Embora o limite de 1/4 do salário mínimo seja a regra, o critério não pode ser aplicado de forma automática e inflexível.
O Supremo Tribunal Federal (STF) já firmou entendimento de que a análise deve considerar a vulnerabilidade social real da família. Se a renda for superior, ainda é possível buscar a concessão por meio da comprovação de despesas essenciais que demonstrem a miserabilidade.
Gastos com medicamentos de uso contínuo, tratamentos médicos não fornecidos pelo SUS ou alimentação especial podem ser apresentados.
Como solicitar o BPC e manter o cadastro ativo?
Para iniciar o processo, a inscrição e atualização no CadÚnico são requisitos obrigatórios e devem ser feitas no Centro de Referência de Assistência Social (CRAS) da sua cidade. O requerimento do BPC em si é feito nos canais de atendimento do INSS, seja pelo telefone 135 ou pelo aplicativo/site Meu INSS.
A falta de inscrição ou a desatualização do CadÚnico por mais de 48 meses pode levar ao bloqueio e até à suspensão do benefício. A Lei nº 15.077/2024 estabeleceu que o prazo máximo para atualização cadastral em todos os benefícios federais é de 24 meses.
Novas regras e a exigência de biometria
As alterações legislativas recentes buscam aprimorar a gestão e a transparência do benefício, incluindo novas exigências formais.

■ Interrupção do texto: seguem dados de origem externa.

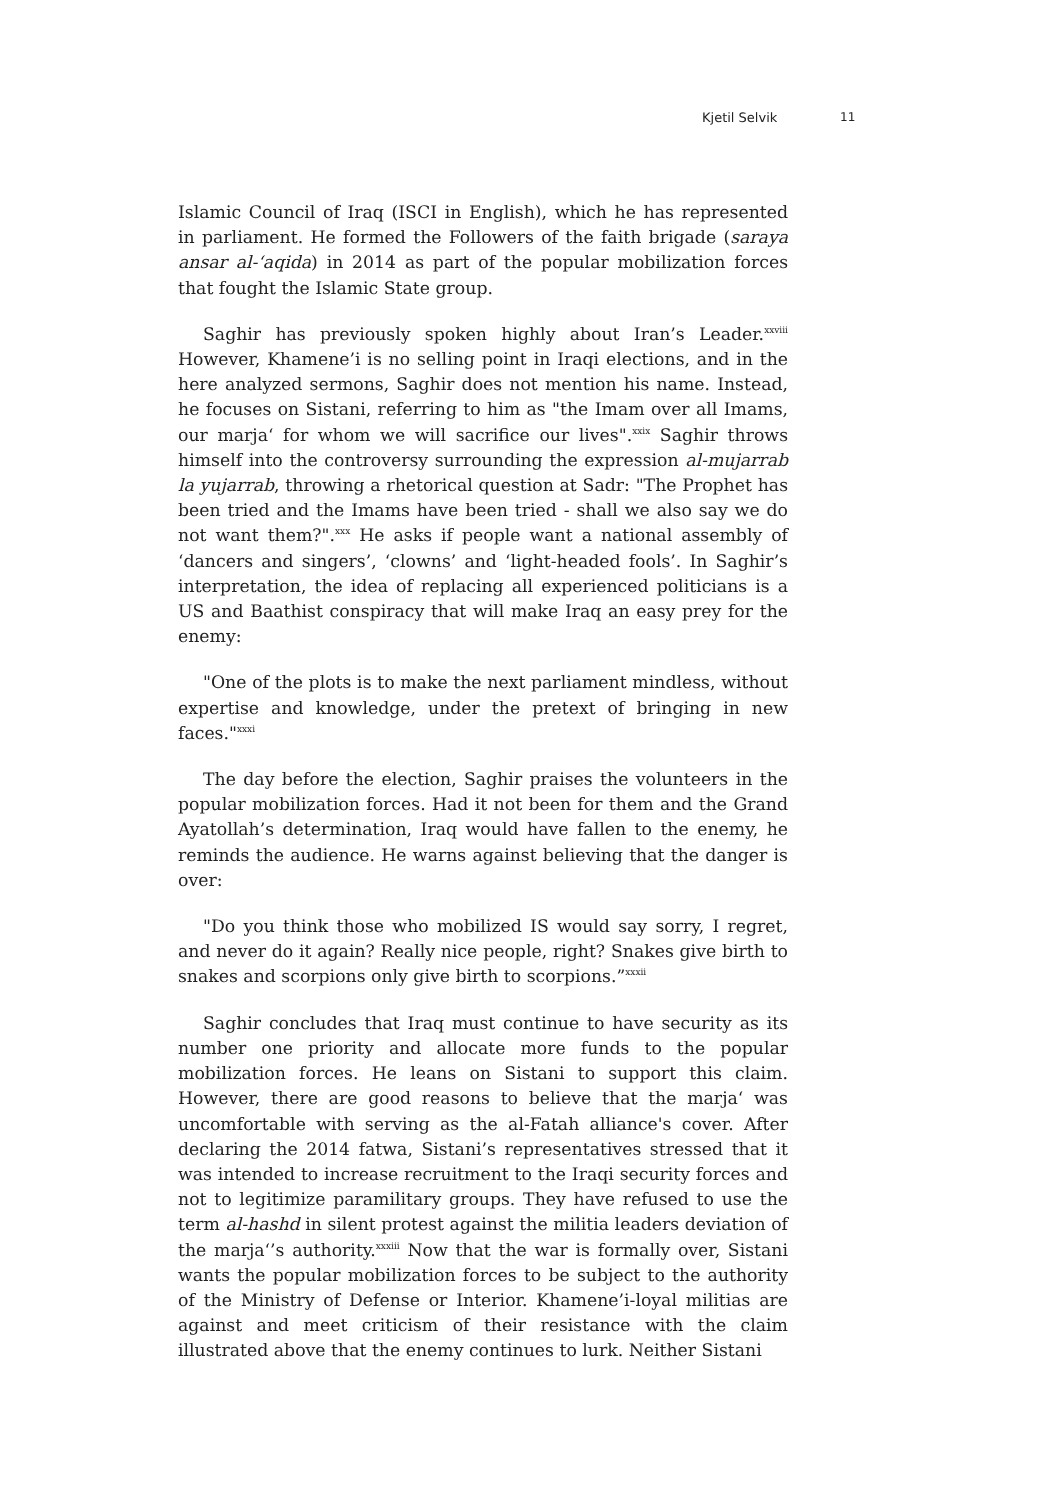Kjetil Selvik 11
Islamic Council of Iraq (ISCI in English), which he has represented in parliament. He formed the Followers of the faith brigade (saraya ansar al-‘aqida) in 2014 as part of the popular mobilization forces that fought the Islamic State group.
Saghir has previously spoken highly about Iran’s Leader.<sup>xxviii</sup> However, Khamene’i is no selling point in Iraqi elections, and in the here analyzed sermons, Saghir does not mention his name. Instead, he focuses on Sistani, referring to him as "the Imam over all Imams, our marja‘ for whom we will sacrifice our lives".<sup>xxix</sup> Saghir throws himself into the controversy surrounding the expression al-mujarrab la yujarrab, throwing a rhetorical question at Sadr: "The Prophet has been tried and the Imams have been tried - shall we also say we do not want them?".<sup>xxx</sup> He asks if people want a national assembly of ‘dancers and singers’, ‘clowns’ and ‘light-headed fools’. In Saghir’s interpretation, the idea of replacing all experienced politicians is a US and Baathist conspiracy that will make Iraq an easy prey for the enemy:
"One of the plots is to make the next parliament mindless, without expertise and knowledge, under the pretext of bringing in new faces."<sup>xxxi</sup>
The day before the election, Saghir praises the volunteers in the popular mobilization forces. Had it not been for them and the Grand Ayatollah’s determination, Iraq would have fallen to the enemy, he reminds the audience. He warns against believing that the danger is over:
"Do you think those who mobilized IS would say sorry, I regret, and never do it again? Really nice people, right? Snakes give birth to snakes and scorpions only give birth to scorpions.”<sup>xxxii</sup>
Saghir concludes that Iraq must continue to have security as its number one priority and allocate more funds to the popular mobilization forces. He leans on Sistani to support this claim. However, there are good reasons to believe that the marja‘ was uncomfortable with serving as the al-Fatah alliance's cover. After declaring the 2014 fatwa, Sistani’s representatives stressed that it was intended to increase recruitment to the Iraqi security forces and not to legitimize paramilitary groups. They have refused to use the term al-hashd in silent protest against the militia leaders deviation of the marja‘’s authority.<sup>xxxiii</sup> Now that the war is formally over, Sistani wants the popular mobilization forces to be subject to the authority of the Ministry of Defense or Interior. Khamene’i-loyal militias are against and meet criticism of their resistance with the claim illustrated above that the enemy continues to lurk. Neither Sistani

A Lei nº 14.973/2024 e, posteriormente, a Lei nº 15.077/2024, estenderam a obrigatoriedade de registro biométrico para a concessão e manutenção de todos os benefícios da seguridade social. O registro biométrico deve ser feito nos cadastros da Carteira de Identidade Nacional (CIN), do título eleitoral ou da CNH.
Essa nova exigência se aplica a todos os atuais e futuros requerentes do BPC, dependendo, contudo, de regulamentação do Poder Executivo.